でも実際、ここまで省略した宛先を書く人は、どのくらいいるのでしょうか?特に「本町」や「中央」、「新田」などは全国によくある地名なので、郵便番号がもし間違っていると、正しく着かない恐れもあります。
では、大字や字は、郵便物の宛先を書くときに略しても良いのでしょうか?郵便局のホームページには、大字や字の記載の省略についての説明が、きちんと載っています。
町域名の前に大字や字が付く場合は、例えば住所が「〒333-0823 埼玉県川口市大字石神」なら、「333-0823 石神」と省略できます。一方で、町域名のあとに字が付く場合は、例えば住所が「〒038-3802 青森県南津軽郡藤崎町大字藤崎字西村井」なら、「038-3802 藤崎字西村井」と書きます。
住所を記載するときの注意点
上記の例は、あくまでも郵便局を利用した場合の宛先の記載方法です。一般的に住所を書く場面では、きちんと大字や字を記載した方が良いと言えます。
例えば、婚姻届です。夫と妻の住民票に記載されている住所をそれぞれ記入することになりますが、大字や字の文字を省いて書いて提出したために、住所相違ということで正式に受理してもらえず、まだ結婚したことになっていなかった、なんてこともあります。
これは役所の時間外受付の窓口に提出した場合などで、届け出た当日に受理してもらえず、後日窓口で処理をすることになります。そうなると、結婚記念日は届けを出した日なのか、正式に受理された日とすべきか、もめてしまうこともあるでしょう。2人にとって思い入れのある記念日や誕生日を結婚記念日にしたいという場合は、注意が必要です。
このように、役所や公的機関に届け出る書類の住所は、基本的に住民票とそっくり同じように記載して出しましょう。漢数字やアラビア数字の違いについても、指摘があります。

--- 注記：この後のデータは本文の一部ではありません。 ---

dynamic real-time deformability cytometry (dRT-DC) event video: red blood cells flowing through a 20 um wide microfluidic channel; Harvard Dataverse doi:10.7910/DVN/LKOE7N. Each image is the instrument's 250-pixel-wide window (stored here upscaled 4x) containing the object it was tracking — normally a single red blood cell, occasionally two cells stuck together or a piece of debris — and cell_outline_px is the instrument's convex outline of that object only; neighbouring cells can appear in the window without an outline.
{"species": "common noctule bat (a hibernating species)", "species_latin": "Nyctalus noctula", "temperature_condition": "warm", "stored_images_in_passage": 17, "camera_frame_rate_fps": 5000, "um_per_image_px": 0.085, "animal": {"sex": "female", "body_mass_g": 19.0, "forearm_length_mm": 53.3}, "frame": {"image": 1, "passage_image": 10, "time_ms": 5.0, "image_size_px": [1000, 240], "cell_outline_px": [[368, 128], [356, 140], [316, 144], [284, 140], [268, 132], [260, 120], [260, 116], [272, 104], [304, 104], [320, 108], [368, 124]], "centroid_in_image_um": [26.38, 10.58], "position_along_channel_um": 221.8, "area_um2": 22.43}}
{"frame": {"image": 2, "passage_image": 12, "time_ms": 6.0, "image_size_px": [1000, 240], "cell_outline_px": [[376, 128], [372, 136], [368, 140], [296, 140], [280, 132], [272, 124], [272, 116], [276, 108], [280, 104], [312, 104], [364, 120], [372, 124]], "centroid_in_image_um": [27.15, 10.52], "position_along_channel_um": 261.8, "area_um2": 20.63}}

マンション名なども、カタカナ表記のところをアルファベットにしたり略したりせず、正式な名称で書くようにしましょう。
実際は大字や字は特に記載しなくても、その前後の町名などで判断して郵便物は届きます。しかし、公的書類や銀行の届出、身分証明書や住民票添付の契約や申請などで、住所を記載する必要がある場合は、必ず住民票に記載されている通りの正式な住所を書くように心がけましょう。
自治体によっては「直しておきますね」と正しい住所を赤ペンで記載して直してくれることもありますが、そうでない自治体もあります。長らく待たされたあげく、「書き直し」と届出用紙を差し戻されることもあるので、注意しましょう。